En la nómina confraternizan clásicos y novedades, obras académicas y osadías, pecados de juventud y furores de moda, cine industrial y films de autor, éxitos de boletería y obras maestras desconocidas, comedias y melodramas, piezas únicas y bodrios en serie, talento sublime e indigencia sin remedio. Como el ABC de Adolfo Bioy Casares reclutaba títulos, no argumentaciones, no hay modo de saber en virtud de qué lógica, en la pantalla mental de Bioy, Visconti se codeaba sin mosquear con Luigi Magni, Rohmer se resignaba a la compañía de Jessua y Buñuel toleraba a Ettore Scola.

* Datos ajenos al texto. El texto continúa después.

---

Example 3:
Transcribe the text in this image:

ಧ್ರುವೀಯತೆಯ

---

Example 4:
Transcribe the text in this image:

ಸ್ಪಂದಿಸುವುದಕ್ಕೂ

Puede que Bioy, en el fondo, no tuviera nada que argumentar y que, obligado a hacerlo, se hubiera limitado a encoger los hombros y suspirar un “qué se le va a hacer”, signo de esa mezcla de indolencia y culpa simulada con que los espectadores comunes, acorralados por los que se jactan de no serlo, confiesan que hacen las cosas sin ninguna razón especial, porque sí. Pero ¿es posible que Bioy fuera un espectador común? ¿Es posible que el autor de La invención de Morel no tuviera criterio cinematográfico?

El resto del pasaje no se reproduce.